Dalam pidato yang disiarkan televisi, dia mengatakan keputusan didorong oleh tantangan yang ditimbulkan oleh garis depan sepanjang 1.000 kilometer, serta klaimnya bahwa Rusia terlibat dalam konflik dengan “seluruh mesin militer barat.”

Putin juga mengecam apa yang dia gambarkan sebagai “pengumuman oleh perwakilan negara-negara NATO terkemuka tentang kemungkinan dan penerimaan penggunaan senjata pemusnah massal terhadap Rusia.”

Berbicara setelah pertemuan puncak para pemimpin Eurasia di Samarkand, Uzbekistan, pada 16 September, Putin menuduh bahwa kekuatan Barat berusaha memecah Rusia menjadi negara bagian yang tidak efektif.

Menurut Kementerian Pertahanan Rusia, mobilisasi baru melibatkan 300.000 tentara cadangan dengan pengalaman militer sebelumnya.

Ada sedikit keraguan bahwa penggabungan Luhansk, Donetsk, Kherson, dan Zaporizhzhia ke Rusia—seperti yang terjadi di Krimea pada tahun 2014—akan sangat mengubah sifat konflik.

“Perambahan ke wilayah Rusia adalah kejahatan yang memungkinkan Anda menggunakan semua kekuatan pertahanan diri, inilah mengapa referendum ini sangat ditakuti di Kyiv dan Barat,” kata Dmitry Medvedev, wakil ketua Dewan Keamanan Rusia (dan mantan presiden Rusia),  dalam sebuah posting Telegram. 
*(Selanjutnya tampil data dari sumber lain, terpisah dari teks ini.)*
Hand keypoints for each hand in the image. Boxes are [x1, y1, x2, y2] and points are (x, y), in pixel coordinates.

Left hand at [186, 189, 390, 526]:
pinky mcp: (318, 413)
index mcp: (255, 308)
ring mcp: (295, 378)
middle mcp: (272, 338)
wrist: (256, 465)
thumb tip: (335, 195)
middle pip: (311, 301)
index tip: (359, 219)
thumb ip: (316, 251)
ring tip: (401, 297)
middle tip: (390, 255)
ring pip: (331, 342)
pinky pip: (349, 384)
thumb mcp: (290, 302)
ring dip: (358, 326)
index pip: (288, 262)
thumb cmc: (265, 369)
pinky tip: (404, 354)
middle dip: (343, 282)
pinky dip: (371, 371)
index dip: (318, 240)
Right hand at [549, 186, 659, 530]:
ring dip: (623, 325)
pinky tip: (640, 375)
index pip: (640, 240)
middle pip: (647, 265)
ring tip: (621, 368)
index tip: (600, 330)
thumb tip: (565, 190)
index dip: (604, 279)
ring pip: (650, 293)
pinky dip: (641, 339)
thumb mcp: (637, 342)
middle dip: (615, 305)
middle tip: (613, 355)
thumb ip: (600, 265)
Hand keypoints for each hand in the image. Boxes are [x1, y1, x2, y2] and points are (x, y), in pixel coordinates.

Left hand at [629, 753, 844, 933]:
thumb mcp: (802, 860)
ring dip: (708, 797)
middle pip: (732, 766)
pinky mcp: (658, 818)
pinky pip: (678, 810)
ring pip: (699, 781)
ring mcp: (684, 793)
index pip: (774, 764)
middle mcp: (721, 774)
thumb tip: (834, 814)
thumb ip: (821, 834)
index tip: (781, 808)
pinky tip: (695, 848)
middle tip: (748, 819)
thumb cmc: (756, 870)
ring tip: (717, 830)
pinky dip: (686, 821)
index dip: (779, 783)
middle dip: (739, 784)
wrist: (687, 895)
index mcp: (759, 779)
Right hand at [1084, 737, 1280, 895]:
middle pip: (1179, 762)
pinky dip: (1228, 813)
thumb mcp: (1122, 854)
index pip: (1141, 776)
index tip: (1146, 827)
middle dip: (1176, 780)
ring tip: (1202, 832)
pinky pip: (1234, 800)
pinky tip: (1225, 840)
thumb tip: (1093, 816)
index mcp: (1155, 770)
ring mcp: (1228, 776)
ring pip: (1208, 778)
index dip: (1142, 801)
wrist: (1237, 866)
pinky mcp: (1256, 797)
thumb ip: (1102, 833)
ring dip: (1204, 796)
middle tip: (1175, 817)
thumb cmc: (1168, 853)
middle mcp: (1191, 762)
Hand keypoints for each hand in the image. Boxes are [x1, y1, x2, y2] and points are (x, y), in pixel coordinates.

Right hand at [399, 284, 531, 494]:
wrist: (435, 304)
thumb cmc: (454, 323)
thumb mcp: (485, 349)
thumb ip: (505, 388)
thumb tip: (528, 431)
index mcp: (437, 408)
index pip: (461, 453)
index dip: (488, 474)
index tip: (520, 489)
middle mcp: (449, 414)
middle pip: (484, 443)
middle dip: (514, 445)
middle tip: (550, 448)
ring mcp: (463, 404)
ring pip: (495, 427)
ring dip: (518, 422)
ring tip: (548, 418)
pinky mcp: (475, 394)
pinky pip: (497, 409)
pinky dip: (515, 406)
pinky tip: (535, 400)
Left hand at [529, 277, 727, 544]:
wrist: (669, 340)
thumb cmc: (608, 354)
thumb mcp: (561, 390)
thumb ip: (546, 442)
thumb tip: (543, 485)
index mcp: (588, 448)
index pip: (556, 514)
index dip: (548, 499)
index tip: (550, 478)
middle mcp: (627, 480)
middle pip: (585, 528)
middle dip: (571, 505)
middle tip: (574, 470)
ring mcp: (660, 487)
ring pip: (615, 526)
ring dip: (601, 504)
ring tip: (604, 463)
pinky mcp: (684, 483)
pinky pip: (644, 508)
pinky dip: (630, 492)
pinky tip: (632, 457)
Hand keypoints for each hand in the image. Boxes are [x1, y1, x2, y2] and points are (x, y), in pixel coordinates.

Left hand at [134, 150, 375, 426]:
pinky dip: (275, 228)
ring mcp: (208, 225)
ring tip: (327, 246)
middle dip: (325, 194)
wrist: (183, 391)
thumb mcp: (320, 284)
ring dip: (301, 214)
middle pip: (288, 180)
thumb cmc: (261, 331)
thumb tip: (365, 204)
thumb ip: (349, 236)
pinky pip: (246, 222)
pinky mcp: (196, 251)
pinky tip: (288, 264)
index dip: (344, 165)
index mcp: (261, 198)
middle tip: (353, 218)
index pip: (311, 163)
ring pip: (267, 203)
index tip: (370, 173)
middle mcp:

Pada Maret lalu, Presiden AS Joe Biden mengatakan konfrontasi langsung antara NATO dan Rusia akan berisiko memicu perang dunia ketiga.

Terlepas dari memanasnya situasi, Presiden Ukraina Volodymyr Zelenskyy tampaknya masih optimis.

“Situasi di depan jelas menunjukkan inisiatif dengan Ukraina,” katanya dalam pidato video 21 September.

Sementara itu, Duta Besar AS untuk Ukraina, Bridget Brink menggambarkan langkah Moskow sebagai “tanda kelemahan dan kegagalan Rusia.”

Amerika Serikat, kata Brink di Twitter, “tidak akan pernah mengakui klaim Rusia yang konon mencaplok wilayah Ukraina.”

Sementara itu, Tiongkok, hanya beberapa hari setelah  Xi Jinping bertemu dengan Putin di Uzbekistan, merespon krisis dengan menyerukan “dialog dan konsultasi” dan “cara untuk mengatasi masalah keamanan semua pihak.”

Anggota NATO, Turki, setelah Presiden Turki Recep Tayyip Erdogan juga bertemu dengan Putin di Samarkand, mengeluarkan seruan serupa untuk “diplomasi dan mediasi.”

Berbicara di sela-sela pertemuan Majelis Umum PBB di New York, Menteri Luar Negeri Turki Mevlut Cavusoglu mengatakan langkah terbaru Moskow “menunjukkan keseriusan situasi.” (asr)

Reuters berkontribusi pada laporan ini.